There have been other criticisms of Rodriguez’s decision-making on Saturday. One was his decision to pass on a 27-yard field goal attempt late in the 4th quarter and go for it on 4th and six. Michigan trailed 31-13 at the time. As a fan—and I’m assuming it’s the same for coaches and players—you want to extend the game—and hope—for as long as possible. That’s why coaches who need multiple touchdowns and a two-point conversion wait until the very end to go for the conversion. The object is to extend the game for as long as possible. Using that rationale, Rodriguez should’ve taken the three points to pull within 15 points with 8:20 to go. I’m not going to lump this decision in with the two egregious decisions I discussed earlier because I don’t think it made much of a difference. Michigan was very unlikely to win the game at that point. A field goal would’ve made little difference. The ball was at the 10-yard line and for all Rodriguez knew, that was going to be his best chance of getting a touchdown. I would not be surprised if he made the correct decision statistically speaking. Rodriguez made game-losing decisions against Illinois but this wasn’t one of them.

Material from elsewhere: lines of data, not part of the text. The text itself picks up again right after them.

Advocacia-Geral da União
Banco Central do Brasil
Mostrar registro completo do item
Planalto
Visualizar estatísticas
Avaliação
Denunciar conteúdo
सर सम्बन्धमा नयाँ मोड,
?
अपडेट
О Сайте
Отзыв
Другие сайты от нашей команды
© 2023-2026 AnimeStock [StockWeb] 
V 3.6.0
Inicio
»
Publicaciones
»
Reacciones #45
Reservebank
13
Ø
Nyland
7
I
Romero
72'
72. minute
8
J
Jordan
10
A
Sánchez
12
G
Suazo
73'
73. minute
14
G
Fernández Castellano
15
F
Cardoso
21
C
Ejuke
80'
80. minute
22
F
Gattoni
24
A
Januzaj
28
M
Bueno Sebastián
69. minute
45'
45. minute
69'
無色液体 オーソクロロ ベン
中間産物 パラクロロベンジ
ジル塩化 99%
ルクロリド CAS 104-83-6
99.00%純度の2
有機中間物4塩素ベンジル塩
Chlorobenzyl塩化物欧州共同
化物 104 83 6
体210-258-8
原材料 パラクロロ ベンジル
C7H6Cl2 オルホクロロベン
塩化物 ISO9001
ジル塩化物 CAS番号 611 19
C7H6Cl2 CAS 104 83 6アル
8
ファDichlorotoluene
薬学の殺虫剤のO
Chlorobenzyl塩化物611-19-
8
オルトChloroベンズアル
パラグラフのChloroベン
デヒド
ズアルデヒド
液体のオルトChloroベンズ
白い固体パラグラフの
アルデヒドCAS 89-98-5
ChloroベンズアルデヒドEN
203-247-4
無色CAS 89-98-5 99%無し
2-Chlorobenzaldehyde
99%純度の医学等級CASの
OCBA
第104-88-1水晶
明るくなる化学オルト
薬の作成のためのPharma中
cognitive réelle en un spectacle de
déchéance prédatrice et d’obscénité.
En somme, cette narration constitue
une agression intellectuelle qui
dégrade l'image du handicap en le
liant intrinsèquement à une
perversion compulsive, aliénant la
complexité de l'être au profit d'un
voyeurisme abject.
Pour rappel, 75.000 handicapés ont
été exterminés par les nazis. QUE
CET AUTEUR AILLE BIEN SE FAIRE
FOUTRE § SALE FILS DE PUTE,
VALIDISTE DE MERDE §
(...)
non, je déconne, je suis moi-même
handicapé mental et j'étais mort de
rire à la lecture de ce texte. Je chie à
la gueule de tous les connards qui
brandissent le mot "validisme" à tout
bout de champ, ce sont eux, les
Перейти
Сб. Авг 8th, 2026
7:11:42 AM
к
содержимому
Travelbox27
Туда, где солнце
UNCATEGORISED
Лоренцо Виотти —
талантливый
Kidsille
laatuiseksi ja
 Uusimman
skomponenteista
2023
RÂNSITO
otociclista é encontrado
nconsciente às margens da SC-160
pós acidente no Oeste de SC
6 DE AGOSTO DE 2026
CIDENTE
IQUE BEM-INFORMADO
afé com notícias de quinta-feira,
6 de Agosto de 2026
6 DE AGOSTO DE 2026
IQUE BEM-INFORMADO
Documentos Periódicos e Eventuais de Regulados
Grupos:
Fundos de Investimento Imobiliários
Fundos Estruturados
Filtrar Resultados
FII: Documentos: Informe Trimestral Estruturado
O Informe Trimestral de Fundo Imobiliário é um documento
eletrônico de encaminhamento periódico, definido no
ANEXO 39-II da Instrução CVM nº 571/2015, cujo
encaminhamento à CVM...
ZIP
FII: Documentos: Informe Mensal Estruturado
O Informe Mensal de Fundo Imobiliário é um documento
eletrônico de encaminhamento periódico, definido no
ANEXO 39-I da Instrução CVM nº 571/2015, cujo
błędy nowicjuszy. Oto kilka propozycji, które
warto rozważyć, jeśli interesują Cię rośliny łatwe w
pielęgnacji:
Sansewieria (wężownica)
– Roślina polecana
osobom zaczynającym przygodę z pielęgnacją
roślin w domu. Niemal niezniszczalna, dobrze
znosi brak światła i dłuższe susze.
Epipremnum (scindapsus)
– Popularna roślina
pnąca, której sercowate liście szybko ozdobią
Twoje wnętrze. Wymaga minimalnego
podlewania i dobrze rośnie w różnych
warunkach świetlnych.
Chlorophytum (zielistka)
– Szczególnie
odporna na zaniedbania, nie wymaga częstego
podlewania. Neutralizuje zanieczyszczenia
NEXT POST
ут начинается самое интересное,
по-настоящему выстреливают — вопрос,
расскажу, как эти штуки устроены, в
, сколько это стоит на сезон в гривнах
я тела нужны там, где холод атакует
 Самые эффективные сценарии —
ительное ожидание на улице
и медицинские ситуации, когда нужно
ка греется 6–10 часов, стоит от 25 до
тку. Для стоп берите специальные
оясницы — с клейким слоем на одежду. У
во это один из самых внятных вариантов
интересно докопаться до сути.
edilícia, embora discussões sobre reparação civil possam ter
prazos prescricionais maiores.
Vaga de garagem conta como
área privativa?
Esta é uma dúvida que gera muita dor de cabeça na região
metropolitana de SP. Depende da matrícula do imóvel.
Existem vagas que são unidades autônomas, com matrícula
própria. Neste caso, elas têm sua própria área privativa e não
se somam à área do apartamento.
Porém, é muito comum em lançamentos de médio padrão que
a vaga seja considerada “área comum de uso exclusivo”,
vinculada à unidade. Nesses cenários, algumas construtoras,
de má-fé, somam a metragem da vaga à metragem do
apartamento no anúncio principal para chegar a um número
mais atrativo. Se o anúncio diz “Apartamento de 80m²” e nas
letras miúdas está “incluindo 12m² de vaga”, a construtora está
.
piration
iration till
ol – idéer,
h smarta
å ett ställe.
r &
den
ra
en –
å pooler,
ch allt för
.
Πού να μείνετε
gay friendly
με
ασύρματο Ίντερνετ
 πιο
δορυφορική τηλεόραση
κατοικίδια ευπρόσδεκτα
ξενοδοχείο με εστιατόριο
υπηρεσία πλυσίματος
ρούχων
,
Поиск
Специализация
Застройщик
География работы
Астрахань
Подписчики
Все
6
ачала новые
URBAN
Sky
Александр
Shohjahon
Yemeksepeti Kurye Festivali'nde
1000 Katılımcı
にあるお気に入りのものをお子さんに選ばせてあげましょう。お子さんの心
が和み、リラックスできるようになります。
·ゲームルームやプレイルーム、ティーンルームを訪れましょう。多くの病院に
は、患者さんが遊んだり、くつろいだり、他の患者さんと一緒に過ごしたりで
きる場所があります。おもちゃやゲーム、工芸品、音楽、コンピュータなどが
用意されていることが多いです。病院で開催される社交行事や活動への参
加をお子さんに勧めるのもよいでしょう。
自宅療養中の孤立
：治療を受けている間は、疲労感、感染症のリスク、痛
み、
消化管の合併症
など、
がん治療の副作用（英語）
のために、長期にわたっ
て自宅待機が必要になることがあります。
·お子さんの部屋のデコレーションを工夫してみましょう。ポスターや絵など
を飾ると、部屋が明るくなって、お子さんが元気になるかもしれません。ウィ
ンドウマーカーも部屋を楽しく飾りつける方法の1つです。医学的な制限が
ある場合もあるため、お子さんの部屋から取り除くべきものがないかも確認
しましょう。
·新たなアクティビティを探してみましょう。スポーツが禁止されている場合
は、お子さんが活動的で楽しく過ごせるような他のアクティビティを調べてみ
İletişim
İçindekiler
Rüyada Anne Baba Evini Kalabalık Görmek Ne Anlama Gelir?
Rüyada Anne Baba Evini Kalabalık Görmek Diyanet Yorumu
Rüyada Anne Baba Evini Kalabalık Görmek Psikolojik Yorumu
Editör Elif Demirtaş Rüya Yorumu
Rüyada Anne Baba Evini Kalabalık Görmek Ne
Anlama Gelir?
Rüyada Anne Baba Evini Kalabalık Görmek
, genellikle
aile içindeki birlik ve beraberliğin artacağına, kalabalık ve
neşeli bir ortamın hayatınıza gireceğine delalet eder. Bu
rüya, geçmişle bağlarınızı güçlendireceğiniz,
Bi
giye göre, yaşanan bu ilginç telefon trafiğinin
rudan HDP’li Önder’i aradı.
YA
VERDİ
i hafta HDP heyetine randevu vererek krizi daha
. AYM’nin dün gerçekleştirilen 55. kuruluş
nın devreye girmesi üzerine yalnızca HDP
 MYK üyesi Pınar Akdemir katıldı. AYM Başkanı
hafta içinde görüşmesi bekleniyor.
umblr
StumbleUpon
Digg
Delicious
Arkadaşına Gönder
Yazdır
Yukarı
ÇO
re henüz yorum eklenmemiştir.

One other criticism that I’ve seen is failing to get Denard Robinson into the game. In my opinion, Michigan would’ve beaten Illinois if Denard Robinson was behind center for the entire game. Illinois’s defense is so bad that Michigan could’ve called a designed run on virtually every play like it did in Robinson’s touchdown drive against Iowa. Illinois would’ve had no chance to stop it. That wouldn’t have been the most exciting way to win but RR doesn’t need to worry about style points. He needs to worry about winning. Right now, Denard running on every play gives Michigan its best chance of winning. Tate can’t play well for more than one series without regressing. Once he turns into “bad” Tate, he doesn’t snap out of it. Denard needs to start and Rod needs to run him to victory over Purdue. I understand why he wouldn’t want to do that. He would undoubtedly open himself up to even more criticism than he already has for being one-dimensional with D-Rob in the game. Illinois and Purdue have horrible defenses and Rod needs to make them pay for being so horrible. Force them to do what they can’t which is stop Denard on the ground.
Rodriguez has said on multiple occasions that his team is not good enough to play poorly and win. The same goes for coaching poorly. Even against a team as horrendous as Illinois, Michigan is not nearly good enough to be handicapped by its head coach and win. The loss on Saturday proved that. Contrary to what too many people think, though, making poor decisions in a game doesn’t mean that Rodriguez should be fired. People need to stop acting like he is constantly interviewing for his job. That already took place two years ago when he was hired. Until it becomes obvious that what he is doing isn’t going to work—which is something that nobody can even remotely suggest at this point—the incessant calls of “failure” are just idiotic. However, after what happened at Illinois, it’s apparent that he needs to make better sideline decisions. It would be advisable that he start doing that by this Saturday if he has any inclinations of playing in a bowl game. After Saturday’s loss, this officially becomes the most important game of the Rich Rodriguez-era.